Other than this, the only real influence you have over the execution of the statement is the order tables are listed in. The first listed table is the least likely to be read multiple times. Therefore you should put the table for which reading repeatedly would be most inefficient first in the list of tables and join other tables from that one, and whenever possible ensure that tabels are listed in an order which will allow efficient use of indexes. If you use the /*DP4SQL O0*/ compiler hint mentioned in the next section the SQL Engine will not change the order of your tables at all, and you can experiment with ordering the tables in different ways to get the best performance.

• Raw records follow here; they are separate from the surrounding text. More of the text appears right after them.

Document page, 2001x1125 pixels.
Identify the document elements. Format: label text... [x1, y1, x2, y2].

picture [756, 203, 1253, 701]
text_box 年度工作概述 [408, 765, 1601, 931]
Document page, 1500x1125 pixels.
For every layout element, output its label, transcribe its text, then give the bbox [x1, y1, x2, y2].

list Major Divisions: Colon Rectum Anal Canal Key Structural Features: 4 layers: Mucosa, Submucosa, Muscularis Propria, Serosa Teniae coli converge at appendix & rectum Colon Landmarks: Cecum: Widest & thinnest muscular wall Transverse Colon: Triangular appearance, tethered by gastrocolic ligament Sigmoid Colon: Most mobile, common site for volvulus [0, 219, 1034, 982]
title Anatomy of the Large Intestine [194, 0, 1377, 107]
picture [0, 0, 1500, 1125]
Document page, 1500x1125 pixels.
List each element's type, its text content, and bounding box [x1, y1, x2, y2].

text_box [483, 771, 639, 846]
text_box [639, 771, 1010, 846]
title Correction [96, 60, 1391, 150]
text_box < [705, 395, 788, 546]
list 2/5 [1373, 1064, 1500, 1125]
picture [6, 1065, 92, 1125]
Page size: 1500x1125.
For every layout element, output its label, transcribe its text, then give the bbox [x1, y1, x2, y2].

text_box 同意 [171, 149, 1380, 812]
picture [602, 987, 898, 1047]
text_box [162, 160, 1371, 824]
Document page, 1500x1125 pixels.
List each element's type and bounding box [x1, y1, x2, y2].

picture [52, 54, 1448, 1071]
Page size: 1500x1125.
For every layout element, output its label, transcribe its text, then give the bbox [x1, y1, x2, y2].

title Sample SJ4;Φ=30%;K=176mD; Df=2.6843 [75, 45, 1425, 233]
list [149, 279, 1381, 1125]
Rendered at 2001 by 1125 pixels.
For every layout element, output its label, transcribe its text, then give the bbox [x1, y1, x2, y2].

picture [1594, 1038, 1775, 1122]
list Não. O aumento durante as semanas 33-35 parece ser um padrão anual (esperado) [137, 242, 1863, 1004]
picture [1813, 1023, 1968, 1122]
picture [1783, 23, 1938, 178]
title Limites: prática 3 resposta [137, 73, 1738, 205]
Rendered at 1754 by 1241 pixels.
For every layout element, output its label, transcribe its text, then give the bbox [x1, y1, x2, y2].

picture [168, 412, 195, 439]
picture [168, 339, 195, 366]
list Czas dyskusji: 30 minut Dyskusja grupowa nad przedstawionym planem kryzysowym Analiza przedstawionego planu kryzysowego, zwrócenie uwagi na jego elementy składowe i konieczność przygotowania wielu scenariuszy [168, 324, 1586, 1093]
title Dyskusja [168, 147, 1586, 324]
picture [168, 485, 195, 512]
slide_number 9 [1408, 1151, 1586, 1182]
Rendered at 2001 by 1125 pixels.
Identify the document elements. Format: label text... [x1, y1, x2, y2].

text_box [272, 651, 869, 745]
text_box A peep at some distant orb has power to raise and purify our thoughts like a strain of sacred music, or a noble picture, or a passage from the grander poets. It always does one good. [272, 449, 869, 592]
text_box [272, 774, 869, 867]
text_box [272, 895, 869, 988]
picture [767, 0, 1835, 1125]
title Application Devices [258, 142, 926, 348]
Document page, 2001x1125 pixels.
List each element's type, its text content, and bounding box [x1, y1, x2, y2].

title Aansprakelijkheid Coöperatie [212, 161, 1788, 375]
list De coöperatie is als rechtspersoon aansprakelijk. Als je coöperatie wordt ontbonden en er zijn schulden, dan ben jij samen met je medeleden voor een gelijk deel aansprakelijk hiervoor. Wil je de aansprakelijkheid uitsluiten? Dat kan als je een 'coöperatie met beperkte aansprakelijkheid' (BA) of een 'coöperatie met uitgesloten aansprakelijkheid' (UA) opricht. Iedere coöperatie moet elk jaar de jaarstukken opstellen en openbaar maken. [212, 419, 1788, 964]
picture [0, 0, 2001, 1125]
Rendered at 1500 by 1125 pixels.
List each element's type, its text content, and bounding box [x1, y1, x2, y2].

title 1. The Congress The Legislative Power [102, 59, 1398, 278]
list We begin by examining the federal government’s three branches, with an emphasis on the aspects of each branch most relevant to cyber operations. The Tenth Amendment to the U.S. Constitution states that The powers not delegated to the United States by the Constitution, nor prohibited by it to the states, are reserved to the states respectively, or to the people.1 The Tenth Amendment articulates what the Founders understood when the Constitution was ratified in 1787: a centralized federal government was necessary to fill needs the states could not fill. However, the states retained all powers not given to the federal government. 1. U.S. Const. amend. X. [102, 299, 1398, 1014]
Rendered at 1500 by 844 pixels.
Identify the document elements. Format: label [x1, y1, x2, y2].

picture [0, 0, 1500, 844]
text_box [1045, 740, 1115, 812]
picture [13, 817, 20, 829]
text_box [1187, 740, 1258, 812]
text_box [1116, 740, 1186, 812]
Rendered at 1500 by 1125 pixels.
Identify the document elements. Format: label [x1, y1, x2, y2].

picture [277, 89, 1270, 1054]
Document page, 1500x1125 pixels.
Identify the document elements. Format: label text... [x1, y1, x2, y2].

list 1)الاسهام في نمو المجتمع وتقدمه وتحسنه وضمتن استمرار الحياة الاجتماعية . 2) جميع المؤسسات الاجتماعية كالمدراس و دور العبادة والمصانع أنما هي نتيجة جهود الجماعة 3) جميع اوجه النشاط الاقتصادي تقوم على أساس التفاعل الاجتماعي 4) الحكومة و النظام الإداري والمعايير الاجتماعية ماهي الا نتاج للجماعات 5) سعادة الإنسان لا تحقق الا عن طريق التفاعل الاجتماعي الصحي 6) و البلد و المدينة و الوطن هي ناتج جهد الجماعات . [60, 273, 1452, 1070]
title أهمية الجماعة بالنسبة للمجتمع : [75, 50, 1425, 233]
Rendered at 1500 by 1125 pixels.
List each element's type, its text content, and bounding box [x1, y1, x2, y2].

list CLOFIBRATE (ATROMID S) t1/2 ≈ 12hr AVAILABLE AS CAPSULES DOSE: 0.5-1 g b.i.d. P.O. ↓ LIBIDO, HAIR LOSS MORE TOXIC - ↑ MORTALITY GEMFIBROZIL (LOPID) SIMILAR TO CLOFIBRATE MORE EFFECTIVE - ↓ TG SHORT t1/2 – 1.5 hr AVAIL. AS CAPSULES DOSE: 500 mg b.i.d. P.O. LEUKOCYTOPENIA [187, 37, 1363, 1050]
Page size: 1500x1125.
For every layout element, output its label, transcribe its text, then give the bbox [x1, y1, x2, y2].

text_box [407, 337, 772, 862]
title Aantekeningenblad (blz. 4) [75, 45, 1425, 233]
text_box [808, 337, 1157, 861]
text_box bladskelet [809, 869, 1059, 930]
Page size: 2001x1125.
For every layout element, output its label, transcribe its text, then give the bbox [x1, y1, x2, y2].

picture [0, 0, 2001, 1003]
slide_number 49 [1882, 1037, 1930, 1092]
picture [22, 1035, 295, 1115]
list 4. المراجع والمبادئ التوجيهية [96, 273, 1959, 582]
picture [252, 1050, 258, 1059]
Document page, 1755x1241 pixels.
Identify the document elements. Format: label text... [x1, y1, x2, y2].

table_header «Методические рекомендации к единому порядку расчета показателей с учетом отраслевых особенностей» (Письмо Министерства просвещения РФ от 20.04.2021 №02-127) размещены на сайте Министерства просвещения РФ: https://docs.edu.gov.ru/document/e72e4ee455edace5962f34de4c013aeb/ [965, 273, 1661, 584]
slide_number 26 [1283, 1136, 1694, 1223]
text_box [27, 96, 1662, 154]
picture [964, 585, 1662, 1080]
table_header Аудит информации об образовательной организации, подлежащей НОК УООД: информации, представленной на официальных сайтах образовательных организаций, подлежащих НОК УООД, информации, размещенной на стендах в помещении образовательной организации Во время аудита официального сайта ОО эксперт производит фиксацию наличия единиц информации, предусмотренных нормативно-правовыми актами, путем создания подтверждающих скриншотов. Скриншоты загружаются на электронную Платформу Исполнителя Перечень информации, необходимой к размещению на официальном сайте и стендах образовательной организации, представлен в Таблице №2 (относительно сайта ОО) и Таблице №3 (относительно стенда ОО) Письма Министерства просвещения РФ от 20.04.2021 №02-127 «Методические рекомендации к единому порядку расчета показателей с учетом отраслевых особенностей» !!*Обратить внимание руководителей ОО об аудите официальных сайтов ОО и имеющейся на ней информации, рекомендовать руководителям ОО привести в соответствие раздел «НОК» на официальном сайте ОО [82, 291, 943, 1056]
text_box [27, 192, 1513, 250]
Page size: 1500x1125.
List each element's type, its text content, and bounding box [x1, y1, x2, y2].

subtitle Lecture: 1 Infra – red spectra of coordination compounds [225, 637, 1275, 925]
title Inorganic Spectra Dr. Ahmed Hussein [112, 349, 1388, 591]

The order of predicates in a WHERE clause, and the order of expressions on either side of a comparison has no effect on the efficiency of your SQL in DP4.

Compiler Hints

From version 4.523 you can affect the optimisation behaviour of the SQL Engine to some extent, by using a compiler hint that takes the form of a C style comment. (It might be considered better to use an ANSI or ODBC escape syntax, but the comment syntax has the merit that it can be placed anywhere in the SQL statement and is syntactically independent of it). The compiler hint takes the following form:

/* DP4SQL optionvalue... */

The value will always be a single digit. Currently the only options are O to specify how to reorder the tables in a multi table SELECT, and I to specify how to choose the indexes to be used. For example the comment /* DP4SQL O0*/ will force the SQL Engine to access tables in the exact order specified in the FROM clause of a SELECT. You can specify a default value for the O and I options in the [SQLLIB] section of the DP4 Configuration file. Specify a value for the O option by adding a line of the form table_sort=n. Specify a value for the I option by adding a line of the form table_index=n.

The meanings of the various values for the options are given in the table below:

Option Value Meaning
O 0 The tables are accessed in exactly the order specified in the FROM clause
O 1 The tables are reordered so that where possible tables which are used for grouped or higher precedence sorted fields are accessed earliest. It is not possible to reorder tables where one or other is outer joined.
O 2 The tables are reordered so that tables which are mentioned most often in the WHERE clause are accessed first. Tables mentioned equally often are sorted so that where possible (not outer joined) tables which are used for grouped or higher precedence sorted fields are accessed earliest.
O 3 The tables are reordered so that where possible child tables are accessed before parent tables that are mentioned in a condition, and otherwise those which are mentioned most often in the WHERE clause are accessed first. Tables mentioned equally often are sorted so that where possible tables which are used for grouped or sorted fields are accessed earliest.
I 0 All tables are accessed using the prime index
I 1 Tables are accessed using the first index where the total number of keyfields minus the number of leading keys specified by a predicate is as small as possible.
I 2 Tables are accessed using the prime index if all its keys are specified by predicates, or the first index encountered that has the largest leading subset of its keys specified by a predicate.

There should only be at most one hint for each option in a statement. Each hint option applies on a global level to the whole statement - you cannot use multiple hints to force different behaviours on different tables.